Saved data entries
···
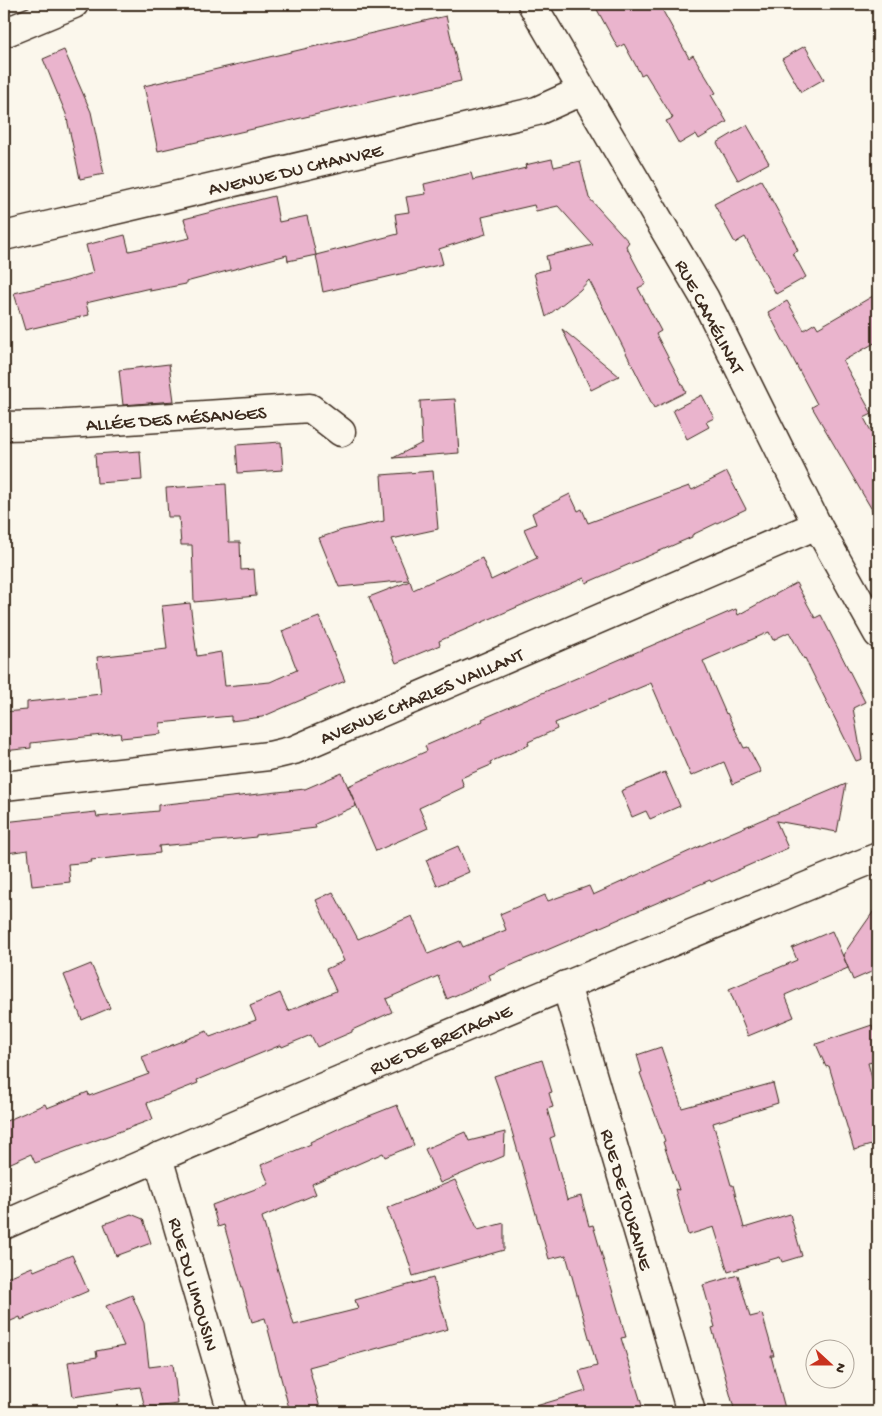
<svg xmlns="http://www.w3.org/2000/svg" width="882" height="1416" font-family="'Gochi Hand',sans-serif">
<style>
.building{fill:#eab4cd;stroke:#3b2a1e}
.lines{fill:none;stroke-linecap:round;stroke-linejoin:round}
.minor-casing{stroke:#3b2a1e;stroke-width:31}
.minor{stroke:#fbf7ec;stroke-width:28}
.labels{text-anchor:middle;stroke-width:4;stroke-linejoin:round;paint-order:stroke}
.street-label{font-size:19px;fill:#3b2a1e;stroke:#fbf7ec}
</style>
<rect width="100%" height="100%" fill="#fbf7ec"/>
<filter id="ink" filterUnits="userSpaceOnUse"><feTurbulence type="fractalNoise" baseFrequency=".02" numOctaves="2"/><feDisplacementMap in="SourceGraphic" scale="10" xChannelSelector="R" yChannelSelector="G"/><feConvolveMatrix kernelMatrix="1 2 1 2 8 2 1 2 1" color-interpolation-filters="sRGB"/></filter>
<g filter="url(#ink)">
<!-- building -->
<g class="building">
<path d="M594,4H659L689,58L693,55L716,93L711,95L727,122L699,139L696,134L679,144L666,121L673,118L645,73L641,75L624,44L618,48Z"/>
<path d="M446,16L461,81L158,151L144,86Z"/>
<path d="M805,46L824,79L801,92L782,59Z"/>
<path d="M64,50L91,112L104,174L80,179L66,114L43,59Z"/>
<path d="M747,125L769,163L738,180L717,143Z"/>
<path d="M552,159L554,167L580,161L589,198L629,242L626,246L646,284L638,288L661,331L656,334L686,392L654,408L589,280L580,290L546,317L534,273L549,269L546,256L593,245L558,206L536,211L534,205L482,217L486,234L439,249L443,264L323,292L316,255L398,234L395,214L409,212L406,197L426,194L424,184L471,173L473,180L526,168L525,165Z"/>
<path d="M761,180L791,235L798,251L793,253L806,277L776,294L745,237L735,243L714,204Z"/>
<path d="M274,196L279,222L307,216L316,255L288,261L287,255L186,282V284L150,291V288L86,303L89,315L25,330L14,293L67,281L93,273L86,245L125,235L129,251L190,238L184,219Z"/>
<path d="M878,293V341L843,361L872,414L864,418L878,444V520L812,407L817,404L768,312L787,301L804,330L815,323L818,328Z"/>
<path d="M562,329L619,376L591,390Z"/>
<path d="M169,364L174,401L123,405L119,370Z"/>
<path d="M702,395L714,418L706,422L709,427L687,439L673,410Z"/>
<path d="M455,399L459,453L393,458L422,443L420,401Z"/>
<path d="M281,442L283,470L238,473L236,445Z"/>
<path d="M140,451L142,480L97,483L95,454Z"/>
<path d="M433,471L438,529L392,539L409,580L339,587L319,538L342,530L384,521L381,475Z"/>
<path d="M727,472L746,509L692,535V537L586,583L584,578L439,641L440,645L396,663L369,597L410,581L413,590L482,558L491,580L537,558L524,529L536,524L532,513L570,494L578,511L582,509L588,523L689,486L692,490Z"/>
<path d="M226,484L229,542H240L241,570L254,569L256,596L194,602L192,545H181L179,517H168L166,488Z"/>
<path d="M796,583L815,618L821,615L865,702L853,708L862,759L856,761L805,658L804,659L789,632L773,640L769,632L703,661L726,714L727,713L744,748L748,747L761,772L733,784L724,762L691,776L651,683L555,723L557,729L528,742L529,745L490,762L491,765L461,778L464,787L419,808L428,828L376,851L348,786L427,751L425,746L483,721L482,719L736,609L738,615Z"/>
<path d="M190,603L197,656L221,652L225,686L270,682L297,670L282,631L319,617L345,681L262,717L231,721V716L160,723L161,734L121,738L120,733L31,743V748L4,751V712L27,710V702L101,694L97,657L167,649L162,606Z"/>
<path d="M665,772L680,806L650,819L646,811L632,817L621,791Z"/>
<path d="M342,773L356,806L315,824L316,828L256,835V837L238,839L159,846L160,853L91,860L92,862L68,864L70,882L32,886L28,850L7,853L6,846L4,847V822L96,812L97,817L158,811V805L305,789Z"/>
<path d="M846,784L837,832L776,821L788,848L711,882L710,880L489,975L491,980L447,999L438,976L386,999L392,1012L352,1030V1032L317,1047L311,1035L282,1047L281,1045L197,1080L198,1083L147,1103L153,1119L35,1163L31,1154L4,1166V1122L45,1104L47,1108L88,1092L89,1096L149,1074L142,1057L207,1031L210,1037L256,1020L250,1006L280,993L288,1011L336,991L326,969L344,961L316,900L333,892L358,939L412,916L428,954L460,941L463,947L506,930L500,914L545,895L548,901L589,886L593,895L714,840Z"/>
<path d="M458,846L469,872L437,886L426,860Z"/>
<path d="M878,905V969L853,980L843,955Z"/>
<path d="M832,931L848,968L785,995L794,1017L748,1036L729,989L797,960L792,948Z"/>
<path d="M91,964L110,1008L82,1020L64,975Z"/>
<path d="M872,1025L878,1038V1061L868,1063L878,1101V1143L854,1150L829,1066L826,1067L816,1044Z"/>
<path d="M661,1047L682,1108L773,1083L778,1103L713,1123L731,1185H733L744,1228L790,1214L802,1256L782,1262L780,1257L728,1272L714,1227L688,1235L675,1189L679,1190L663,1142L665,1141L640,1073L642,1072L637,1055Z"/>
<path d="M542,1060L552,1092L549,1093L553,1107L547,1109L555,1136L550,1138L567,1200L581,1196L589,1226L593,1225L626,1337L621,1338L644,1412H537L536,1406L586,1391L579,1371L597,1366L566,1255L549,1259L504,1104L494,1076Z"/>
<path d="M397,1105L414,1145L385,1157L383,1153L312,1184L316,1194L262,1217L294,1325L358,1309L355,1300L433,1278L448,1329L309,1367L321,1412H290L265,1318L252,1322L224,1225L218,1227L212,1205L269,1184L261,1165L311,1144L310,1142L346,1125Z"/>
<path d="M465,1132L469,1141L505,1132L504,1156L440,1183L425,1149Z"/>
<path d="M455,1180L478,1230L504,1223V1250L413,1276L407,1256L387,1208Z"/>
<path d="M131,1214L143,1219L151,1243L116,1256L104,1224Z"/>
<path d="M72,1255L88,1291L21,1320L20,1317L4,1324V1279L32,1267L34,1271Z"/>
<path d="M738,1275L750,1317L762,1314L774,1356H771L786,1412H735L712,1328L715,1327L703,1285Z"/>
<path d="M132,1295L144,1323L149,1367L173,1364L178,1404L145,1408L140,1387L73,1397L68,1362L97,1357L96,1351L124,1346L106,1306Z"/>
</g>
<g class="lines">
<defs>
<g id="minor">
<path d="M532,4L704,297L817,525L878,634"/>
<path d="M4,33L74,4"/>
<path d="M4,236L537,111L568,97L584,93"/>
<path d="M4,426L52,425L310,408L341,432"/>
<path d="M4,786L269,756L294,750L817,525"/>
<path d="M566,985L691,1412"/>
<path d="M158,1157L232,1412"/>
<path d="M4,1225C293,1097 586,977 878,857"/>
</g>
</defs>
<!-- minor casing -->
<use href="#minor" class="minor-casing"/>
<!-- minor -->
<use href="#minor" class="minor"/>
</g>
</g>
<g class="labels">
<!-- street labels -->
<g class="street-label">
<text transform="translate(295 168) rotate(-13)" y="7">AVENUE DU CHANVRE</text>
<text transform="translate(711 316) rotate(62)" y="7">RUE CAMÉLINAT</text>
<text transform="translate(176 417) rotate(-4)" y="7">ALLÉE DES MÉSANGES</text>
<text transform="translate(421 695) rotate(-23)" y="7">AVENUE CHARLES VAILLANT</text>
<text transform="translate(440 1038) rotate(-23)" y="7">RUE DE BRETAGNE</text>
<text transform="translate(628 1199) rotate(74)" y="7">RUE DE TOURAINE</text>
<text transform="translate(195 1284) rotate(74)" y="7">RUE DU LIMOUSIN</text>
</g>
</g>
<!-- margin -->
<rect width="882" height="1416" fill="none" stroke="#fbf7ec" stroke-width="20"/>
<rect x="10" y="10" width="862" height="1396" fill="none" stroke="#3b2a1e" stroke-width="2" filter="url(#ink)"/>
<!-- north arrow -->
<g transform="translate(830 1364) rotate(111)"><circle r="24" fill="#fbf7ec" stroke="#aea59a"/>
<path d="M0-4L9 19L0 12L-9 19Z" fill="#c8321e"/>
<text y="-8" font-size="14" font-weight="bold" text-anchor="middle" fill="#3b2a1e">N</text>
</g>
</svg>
···
**BRIEF:** In the records above, how many lines contain the word "casing"? Give the number alone.

**WORKED SOLUTION:** 3